- Task to carry out
Your answer is the lines from the one that has "Pick out the" through the last line of the records below, retyped exactly and alone.

- Stored data entries
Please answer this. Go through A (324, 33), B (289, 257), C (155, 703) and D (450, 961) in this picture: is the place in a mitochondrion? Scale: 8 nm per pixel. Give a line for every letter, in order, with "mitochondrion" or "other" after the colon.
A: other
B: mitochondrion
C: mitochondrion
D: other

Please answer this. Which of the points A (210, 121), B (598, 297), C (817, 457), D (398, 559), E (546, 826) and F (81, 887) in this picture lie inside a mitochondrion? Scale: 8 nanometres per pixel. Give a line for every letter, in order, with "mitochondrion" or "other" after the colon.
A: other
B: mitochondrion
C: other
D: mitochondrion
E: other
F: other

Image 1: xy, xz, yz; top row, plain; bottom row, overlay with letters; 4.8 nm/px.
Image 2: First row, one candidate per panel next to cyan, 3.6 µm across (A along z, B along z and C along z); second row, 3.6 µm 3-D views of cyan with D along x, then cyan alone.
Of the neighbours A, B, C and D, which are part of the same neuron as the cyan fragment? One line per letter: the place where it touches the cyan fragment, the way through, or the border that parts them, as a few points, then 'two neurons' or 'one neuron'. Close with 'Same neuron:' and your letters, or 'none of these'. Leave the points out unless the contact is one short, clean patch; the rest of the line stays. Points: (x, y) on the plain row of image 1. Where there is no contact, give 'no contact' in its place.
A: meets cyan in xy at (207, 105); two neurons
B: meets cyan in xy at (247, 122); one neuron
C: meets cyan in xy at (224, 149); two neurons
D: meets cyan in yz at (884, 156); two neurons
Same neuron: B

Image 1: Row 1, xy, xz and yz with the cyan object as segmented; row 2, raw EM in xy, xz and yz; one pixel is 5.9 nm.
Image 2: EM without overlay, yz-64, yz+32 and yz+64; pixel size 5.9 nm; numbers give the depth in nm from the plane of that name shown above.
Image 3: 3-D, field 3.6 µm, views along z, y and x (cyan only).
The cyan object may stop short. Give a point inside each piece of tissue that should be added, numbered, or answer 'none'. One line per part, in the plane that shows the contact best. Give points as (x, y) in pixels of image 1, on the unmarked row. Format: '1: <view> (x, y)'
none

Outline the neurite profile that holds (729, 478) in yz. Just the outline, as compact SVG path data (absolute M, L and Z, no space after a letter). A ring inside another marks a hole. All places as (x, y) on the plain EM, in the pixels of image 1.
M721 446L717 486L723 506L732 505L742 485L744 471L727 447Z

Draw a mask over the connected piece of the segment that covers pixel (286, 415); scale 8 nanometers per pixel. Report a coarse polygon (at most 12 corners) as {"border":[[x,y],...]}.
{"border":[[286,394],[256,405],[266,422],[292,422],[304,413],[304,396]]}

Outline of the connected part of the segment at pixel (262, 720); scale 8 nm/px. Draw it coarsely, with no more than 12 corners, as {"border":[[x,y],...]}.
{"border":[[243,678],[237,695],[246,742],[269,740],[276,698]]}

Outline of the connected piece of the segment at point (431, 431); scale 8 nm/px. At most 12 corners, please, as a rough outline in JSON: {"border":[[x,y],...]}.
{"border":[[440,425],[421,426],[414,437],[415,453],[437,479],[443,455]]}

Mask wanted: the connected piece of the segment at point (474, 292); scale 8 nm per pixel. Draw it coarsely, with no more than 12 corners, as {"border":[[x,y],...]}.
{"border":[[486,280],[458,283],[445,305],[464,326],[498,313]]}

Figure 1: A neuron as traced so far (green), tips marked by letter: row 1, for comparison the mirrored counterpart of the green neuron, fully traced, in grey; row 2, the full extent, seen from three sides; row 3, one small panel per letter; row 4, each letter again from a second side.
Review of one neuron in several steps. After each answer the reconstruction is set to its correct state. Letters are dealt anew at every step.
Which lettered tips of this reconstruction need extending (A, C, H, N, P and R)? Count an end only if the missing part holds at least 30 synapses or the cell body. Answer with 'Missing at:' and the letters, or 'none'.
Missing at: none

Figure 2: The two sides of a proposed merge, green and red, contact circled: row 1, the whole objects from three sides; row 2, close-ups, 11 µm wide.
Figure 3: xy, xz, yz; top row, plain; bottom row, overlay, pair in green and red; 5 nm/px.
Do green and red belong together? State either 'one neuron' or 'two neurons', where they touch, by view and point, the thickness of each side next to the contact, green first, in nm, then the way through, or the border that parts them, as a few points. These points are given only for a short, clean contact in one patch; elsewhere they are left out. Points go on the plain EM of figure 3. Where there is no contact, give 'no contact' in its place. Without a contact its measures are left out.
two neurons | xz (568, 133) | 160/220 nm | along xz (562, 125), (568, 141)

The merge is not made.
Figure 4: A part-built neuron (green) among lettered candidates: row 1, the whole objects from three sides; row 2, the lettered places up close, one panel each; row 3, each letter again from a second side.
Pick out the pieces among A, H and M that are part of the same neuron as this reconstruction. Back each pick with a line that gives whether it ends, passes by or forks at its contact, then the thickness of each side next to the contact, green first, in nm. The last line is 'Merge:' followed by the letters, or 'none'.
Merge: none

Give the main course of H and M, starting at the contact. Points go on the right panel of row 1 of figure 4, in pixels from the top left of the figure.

- Task output
Pick out the pieces among A, H and M that are part of the same neuron as this reconstruction. Back each pick with a line that gives whether it ends, passes by or forks at its contact, then the thickness of each side next to the contact, green first, in nm. The last line is 'Merge:' followed by the letters, or 'none'.
Merge: none

Give the main course of H and M, starting at the contact. Points go on the right panel of row 1 of figure 4, in pixels from the top left of the figure.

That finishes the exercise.